В творчестве Питера Ластмана пересекались два направления искусства: одно, сохранившее кое-что от гладкой живописи средневековых заалтарных картин, и другое, относящееся к Возрождению, с его законами перспективы и анатомических пропорций, которые составляли невозможное сочетание, и это дыхание севера, овевавшее итальянскую фантазию, являло собой неосознанный отказ пойти по совершенно новому пути. И вот в эту смешанную, неоднородную почву Рембрандт заронил свой посев. Но его будущее — он только что это понял, изображая крупный план в самом центре действия, — в выборе волнующих, напряженных сюжетов.

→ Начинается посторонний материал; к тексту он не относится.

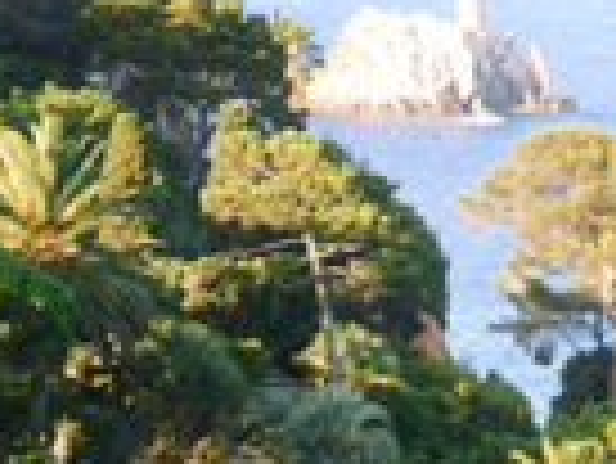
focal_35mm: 483
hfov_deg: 4.1
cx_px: 27
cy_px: 1041
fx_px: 8600
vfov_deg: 3.1
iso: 250
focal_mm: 59.6
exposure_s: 1/125
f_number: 7.1
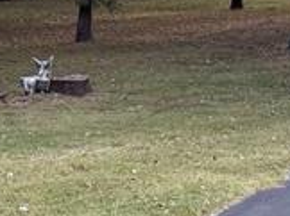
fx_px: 1272
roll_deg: -2.5
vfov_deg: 9.5
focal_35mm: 152
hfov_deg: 10.7
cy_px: -112
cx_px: 745
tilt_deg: +0.1
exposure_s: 1/426
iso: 100
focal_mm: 6.76
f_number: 1.78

Казнь святого Стефана явилась провозвестником необходимости пройти через насилие, чтобы сбросить с себя иго эстетизма. В том же порыве Рембрандт отказался от пространств ровного цвета, повсеместно присутствовавших у учителя. Он осмелился дать своей кисти свободно парить, обозначая завитки волос, растрепанную бороду солдата, пушистые меха, перепахивая лбы перепуганных стариков бороздами морщин. Воротник сорочки голландского конторщика в маленькой круглой шапочке — не просто воротник, но еще и мазок кисти вкруг лица с беззубой улыбкой. Так в его картинах живописный материал зажил своей жизнью. Кисть более не затушевывала своих следов. Она стала пробуждать живое во всех и вся.

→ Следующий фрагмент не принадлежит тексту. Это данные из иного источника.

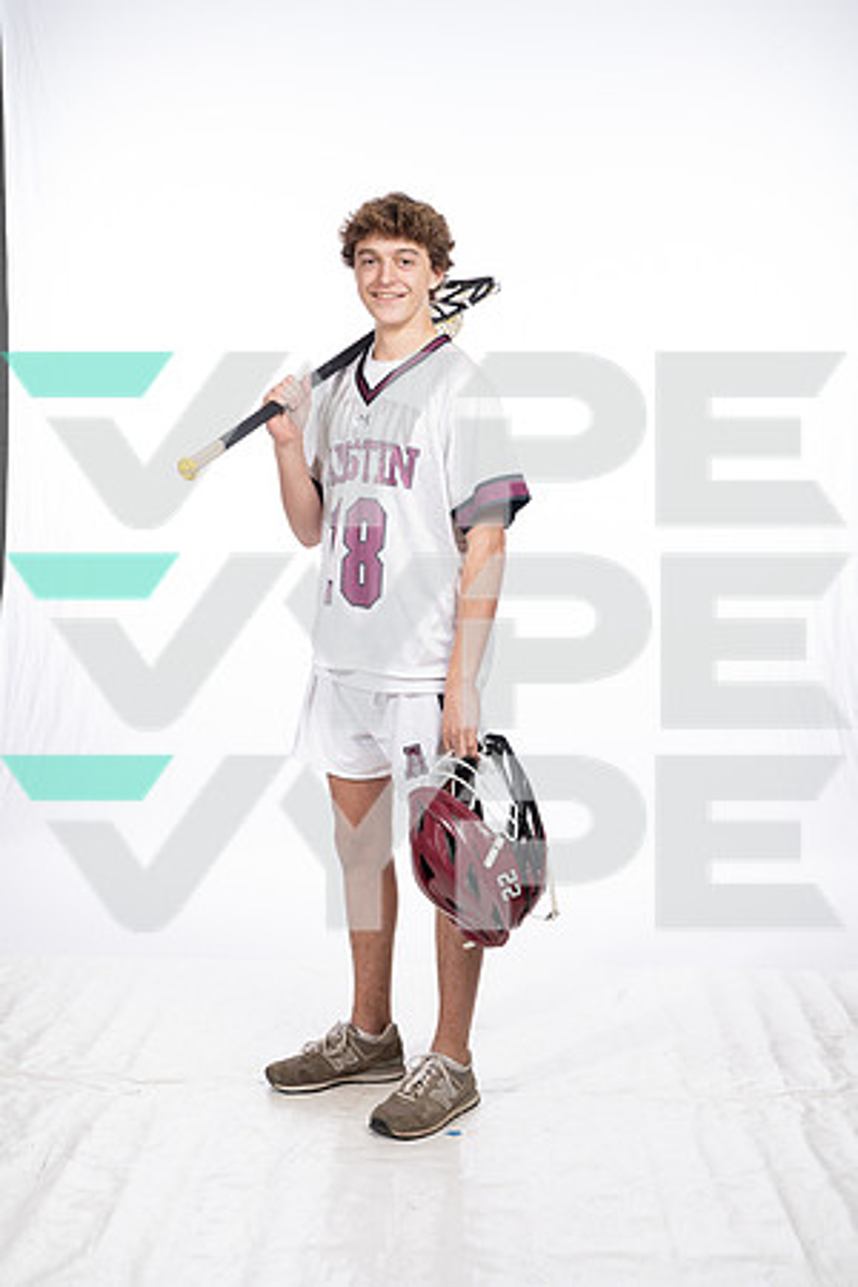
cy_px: 644
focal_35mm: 50
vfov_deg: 39.6
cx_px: 429
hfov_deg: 27.0
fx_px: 1787
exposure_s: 1/250
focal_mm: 50
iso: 640
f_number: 7.1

Рембрандту двадцать лет, и он только что понял, что его счастье — сделать картину таким же живым полотном, как ткань самой жизни, какой ее гораздо позднее явит глазу микроскоп Левенгука в Лейдене, когда человеку откроется кишение сперматозоидов, поток красных кровяных телец, бесконечное движение простейших и когда он хоть что-то поймет о текучести и богатстве жизни. Тогда человек сможет свидетельствовать, что глубинная действительность не монотонна, что мир зиждется не на геометрической симметрии, которую можно рассчитать, что существует реальность за пределами видимого — та реальность, открывать которую положено ученым и которую Рембрандт, искатель знаков божественного откровения, ловец моментов истины, отныне беспрестанно будет показывать людям. Таково положение художника: стать на одну стезю с биологом, руководствуясь тем же желанием видеть сквозь непрозрачную ткань жизни.
Правда, двадцатилетний Рембрандт, по слегка презрительному выражению Марселя Дюшана, не «ретинальный» живописец.6 Для передачи панического страха в толпе ему не нужно, чтобы персонажи пускались от него наутек, не нужны ему и факелы или свечи для создания светотени. Своей способностью к вымыслу, или к знанию, он обязан векам существования живописи: искусство есть мысль, оно порождает и краски и формы. Хотя на улице, за городом, с натурщика в мастерской Рембрандт любил делать наброски, он никогда до конца не поддавался чарам действительности. Свету, подрагивающему на листьях и на воде, он всегда предпочитал сияние своей мысли.
Тем не менее он все еще был привязан к Питеру Ластману до такой степени, что счел необходимым противоречить ему в одном из сюжетов, избранных учителем в Амстердаме: «Валаамова ослица». Рембрандт повторил все жесты: Валаам, воздевающий посох, ангел, потрясающий мечом. Но написал это с большей порывистостью. Ангел летит. Ослица более напуганна.
Еще попытка отойти от учителя: он осмелился поместить притчу в обычную обстановку, ввести необычайное в повседневную жизнь, в дом Хармена с маленькими окошками, ивовыми прутьями, висящими на стене, связкой сохнущего лука, плетеной деревянной клеткой с птичкой, собакой, соломенным стулом, кухонной утварью, разложенной по полкам, оловянными мисками, глиняными кувшинчиками, медными тазами — старыми спутниками крестьян Брейгеля, торговцев Артсена. Для того чтобы эта обыденность обрела смысл, он помещает перед очагом двух стариков в лохмотьях. Слепой Товит и Анна с агнцем на руках. Рваные одежды с просвечивающей сквозь дыры цветной подкладкой, шерсть ягненка, осыпавшаяся со старых кирпичных стен штукатурка, — все это придает картине материальность.
На сей раз она выдержана в спокойном ритме, хотя это вовсе не то веселое и невзыскательное искусство, распространившееся от Харлема до Утрехта, от Амстердама до Лейдена, которое Ливенс привнес в мастерскую. Несколько месяцев Рембрандт подставлял себя всем ветрам живописи, чтобы найти тот, который с большей силой раздует огонь его творчества. Ибо он хочет, чтобы живопись пылала, чтобы она вырвалась из благополучия, благопристойности, где остыла в угоду теплым заказчикам. Зачем писать, если не очищаться самому и не давать всем остальным повод задуматься?